Monday, December 21, 2009

B1035-1 Vacation

It is very difficult to go to Wisconsin on vacation. There’s that awful, 12-hour drive to get there. Half of the drive seems to occur on the barricaded and devastated roads through Chicago, bumper-to-bumper, motionless, still. If one had to find a metaphor for busted-up streets, Chicago would force itself upon the mind like some burly construction worker elbowing his way up to the bar. It seems as if the roads there were always in a state of disrepair. Chicago, unhappily, is caught in an unending state of reconstruction. All of the bulldozers that Caterpillar and John Deere have sold in the last twenty years now seem to be located on that thin finger of land - that virtual Hiroshima of destruction - between the concrete barriers along Interstate-294. I was tempted at first to blame the construction companies for the enormous holes on both sides of the highway at Granite City, Illinois, until I remembered that the limestone quarries there preceded the concrete-busters by several years. They were, after all, Silurian limestone reefs, formed ages ago when the highway work had hardly begun. Surely, it was an easy mistake to make. Everything is busted-up, gouged and wrecked in Chicago.

Then, too, it is very difficult to go to Wisconsin on vacation for another reason. Beyond the near impossibility of even getting there in the first place, one has to participate in the endless fantasies of others once the actual arrival takes place. One is carried along on the winds of another’s fantasy like seeds from a dandelion. You will find that, although you may call it “Your Vacation,” it really belongs entirely to someone else. Wisconsin is a place where you always dance to the tune of others.

The last time we went was no different. There was the usual mandatory trip to Salchert’s Meat Market in St. Cloud. And, yes, we went to Vern’s Cheese in Chilton as well. A trip to Wisconsin would not be complete without those two trips. Somehow we missed going to Widmer’s Cheese in Theresa. I don’t know how that could have happened. After all, her cheese shelf in the refrigerator was empty when we left on vacation.

We went to relatives’ houses and found that we had to visit several times before we began to pall upon one another like the wilt on a Mother’s Day bouquet two weeks after Mom had first clasped it tenderly to her bosom.

Foolishly, I had planned to watch the breeze that came in off the lake to see how it played tickle with the trees.

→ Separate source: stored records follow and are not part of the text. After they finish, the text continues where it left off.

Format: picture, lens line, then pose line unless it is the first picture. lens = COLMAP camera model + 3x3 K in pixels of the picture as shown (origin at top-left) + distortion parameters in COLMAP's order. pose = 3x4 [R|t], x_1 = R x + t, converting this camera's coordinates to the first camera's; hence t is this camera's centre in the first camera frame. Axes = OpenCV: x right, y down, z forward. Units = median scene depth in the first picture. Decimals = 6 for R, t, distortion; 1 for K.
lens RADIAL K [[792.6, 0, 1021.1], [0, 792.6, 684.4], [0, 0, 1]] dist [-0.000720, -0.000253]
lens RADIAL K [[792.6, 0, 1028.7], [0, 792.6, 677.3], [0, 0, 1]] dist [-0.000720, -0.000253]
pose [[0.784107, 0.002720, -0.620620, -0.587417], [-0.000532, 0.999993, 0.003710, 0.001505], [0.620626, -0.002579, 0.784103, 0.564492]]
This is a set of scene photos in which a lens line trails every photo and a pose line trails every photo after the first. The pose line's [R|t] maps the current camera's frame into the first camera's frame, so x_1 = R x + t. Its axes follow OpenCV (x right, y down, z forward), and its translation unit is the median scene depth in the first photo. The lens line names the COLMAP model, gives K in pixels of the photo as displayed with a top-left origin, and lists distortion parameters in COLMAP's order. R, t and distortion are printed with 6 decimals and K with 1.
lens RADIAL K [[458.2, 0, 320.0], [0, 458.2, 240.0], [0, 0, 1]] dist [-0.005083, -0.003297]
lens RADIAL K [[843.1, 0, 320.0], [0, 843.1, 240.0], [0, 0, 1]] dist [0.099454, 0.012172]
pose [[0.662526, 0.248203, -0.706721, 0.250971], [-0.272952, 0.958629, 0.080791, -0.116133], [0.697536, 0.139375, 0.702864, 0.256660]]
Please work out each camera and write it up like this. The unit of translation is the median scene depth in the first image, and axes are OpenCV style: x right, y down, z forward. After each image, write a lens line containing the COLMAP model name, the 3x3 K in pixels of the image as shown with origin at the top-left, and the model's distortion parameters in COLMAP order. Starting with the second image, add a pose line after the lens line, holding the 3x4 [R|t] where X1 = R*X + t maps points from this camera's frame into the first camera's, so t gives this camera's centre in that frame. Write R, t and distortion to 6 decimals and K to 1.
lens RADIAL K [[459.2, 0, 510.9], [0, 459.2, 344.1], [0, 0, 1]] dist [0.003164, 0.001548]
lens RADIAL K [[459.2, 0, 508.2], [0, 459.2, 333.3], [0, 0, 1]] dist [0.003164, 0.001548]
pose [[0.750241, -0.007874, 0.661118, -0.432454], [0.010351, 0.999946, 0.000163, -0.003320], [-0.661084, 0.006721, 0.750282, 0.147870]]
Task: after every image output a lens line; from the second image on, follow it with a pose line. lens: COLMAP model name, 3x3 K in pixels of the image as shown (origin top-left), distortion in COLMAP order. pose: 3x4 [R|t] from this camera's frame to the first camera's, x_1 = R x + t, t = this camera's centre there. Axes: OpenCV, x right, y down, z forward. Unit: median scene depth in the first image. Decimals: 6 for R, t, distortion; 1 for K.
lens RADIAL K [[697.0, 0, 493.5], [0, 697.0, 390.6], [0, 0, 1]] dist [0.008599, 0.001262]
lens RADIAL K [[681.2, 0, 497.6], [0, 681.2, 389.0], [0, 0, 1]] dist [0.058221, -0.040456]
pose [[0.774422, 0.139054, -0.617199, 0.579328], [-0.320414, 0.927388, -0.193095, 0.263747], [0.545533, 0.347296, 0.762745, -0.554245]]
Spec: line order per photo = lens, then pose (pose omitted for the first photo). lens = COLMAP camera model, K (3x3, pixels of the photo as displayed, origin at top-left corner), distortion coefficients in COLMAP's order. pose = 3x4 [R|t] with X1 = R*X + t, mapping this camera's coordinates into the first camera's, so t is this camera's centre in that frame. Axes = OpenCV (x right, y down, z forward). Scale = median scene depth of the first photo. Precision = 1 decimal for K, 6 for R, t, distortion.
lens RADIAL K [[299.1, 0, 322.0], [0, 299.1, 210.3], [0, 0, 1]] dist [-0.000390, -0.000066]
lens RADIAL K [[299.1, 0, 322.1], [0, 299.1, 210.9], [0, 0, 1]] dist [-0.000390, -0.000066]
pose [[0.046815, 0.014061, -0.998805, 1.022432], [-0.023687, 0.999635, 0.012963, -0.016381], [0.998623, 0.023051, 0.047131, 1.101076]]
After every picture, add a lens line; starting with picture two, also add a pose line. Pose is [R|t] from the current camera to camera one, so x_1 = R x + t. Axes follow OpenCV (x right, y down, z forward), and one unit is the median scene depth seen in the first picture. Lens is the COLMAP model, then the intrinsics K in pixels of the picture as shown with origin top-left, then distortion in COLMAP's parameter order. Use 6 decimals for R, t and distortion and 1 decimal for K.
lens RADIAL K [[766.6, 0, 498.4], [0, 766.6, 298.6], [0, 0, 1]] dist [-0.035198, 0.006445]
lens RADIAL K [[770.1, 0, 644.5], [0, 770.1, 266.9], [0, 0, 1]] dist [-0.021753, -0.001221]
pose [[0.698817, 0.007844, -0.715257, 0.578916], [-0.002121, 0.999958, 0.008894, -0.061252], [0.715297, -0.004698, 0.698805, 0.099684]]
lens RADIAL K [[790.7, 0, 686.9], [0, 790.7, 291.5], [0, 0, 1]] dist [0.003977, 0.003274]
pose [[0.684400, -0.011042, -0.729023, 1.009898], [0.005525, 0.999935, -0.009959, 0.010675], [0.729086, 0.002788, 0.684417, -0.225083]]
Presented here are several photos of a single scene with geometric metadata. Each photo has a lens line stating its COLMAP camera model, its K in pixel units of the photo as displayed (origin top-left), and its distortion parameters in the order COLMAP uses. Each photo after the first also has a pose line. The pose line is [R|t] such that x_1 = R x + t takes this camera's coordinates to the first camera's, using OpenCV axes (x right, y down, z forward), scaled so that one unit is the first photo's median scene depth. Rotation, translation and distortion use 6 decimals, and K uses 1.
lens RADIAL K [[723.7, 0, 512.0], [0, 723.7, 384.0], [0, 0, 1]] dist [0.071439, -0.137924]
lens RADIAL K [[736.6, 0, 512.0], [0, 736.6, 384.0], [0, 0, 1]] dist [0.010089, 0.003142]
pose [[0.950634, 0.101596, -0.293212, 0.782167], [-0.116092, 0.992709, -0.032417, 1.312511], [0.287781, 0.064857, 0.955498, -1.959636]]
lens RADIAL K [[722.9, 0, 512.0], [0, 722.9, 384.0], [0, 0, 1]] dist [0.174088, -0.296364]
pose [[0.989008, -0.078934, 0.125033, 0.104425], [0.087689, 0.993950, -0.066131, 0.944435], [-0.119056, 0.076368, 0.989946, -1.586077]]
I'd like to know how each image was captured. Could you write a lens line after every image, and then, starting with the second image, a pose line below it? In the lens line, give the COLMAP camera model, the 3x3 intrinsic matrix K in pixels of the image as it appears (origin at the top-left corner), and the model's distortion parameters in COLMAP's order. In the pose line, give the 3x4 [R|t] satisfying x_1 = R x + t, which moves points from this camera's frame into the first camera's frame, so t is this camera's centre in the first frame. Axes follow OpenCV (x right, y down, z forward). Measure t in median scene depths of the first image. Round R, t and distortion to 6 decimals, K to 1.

But others wanted to pull me from my chair and make me stare at pictures taken in a different time, and guess who might be whom in the sepia corduroys of yesteryear. I just wanted to sit and watch the wind. I wanted to watch the clouds clambering up the face of God. I wanted to walk along the road and study the plants and trees - and the blue-flower chicory - that he had planted there. They, however, wanted me to run to the Piggly Wiggly and the Pick-n-Save. And you should have heard how they raved about the watermelon cluttering the aisles there. I was surprised at the things that brought wonder to their eyes. Wonder? You want wonder? Look across the lake at night, when the stars and the lights dust the shore with magic, and speak to me no more of grocery stores. Verily, rutabagas do not populate the Milky Way.

Of course, we had to look at the things that weren’t there anymore. We do that every year. It’s a kind of game to figure out what’s been leveled flat and what’s just risen from some farmer’s field. Last year our attention was focused upon the hospital. Half-bulldozed and half brand-new, the things inside the hospital made you shake your head and ask, “What were they thinking?”

I looked at the lobby that was a day’s journey away from the gift shop by telephone, and thought about the infirm who would shuffle down those twenty-foot aisles like hapless victims at Auschwitz. It would take them a month to get to the other end, passing through two time zones, and again as many cultures. What fool would build a structure that big, that useless, that expensive? I’m surely glad that I’m not paying their heating bills.

And that chapel! An atrium at the Holiday Inn wouldn’t look very much different from that. You’d have to search pretty hard to find God in a place like that. Yet, I seemed to be the only one who found that architecture odd and out of place, much like a mathematician’s nightmare, filled and zigzagged with permutations and summations. They, however, professed to like it. But they couldn’t explain - exactly - what attracted their admiration. I suspect that they may have been pretending.

Then, one morning we got up early and drove away before anyone could notice that we had stirred from our beds. We left a note to say that we were going "to look at things." But we were really going to smell the countryside. Of course, if you didn't grow up in Wisconsin - if you have never lived around a dairy farm - you probably cannot understand this fascination with “smelling the countryside.” Cow manure has the most wonderful smell in the entire world, you see. Oh, I know you won't agree with that. But, as we drove through the Holy Land (that's really what they call it), we saw herds of cows standing next to the barn, stomachs full and udders empty, swishing their tails in the early morning sun. They had just been milked and turned out into the corral next to the barn. They were deliriously happy at the prospect of spending the day under the hickory trees along the highway.

For a moment - lost in the strong whiff of this bucolic scene - I had forgotten all about the Piggly Wiggly and the Pick-n-Save. Hey, I was on vacation, man.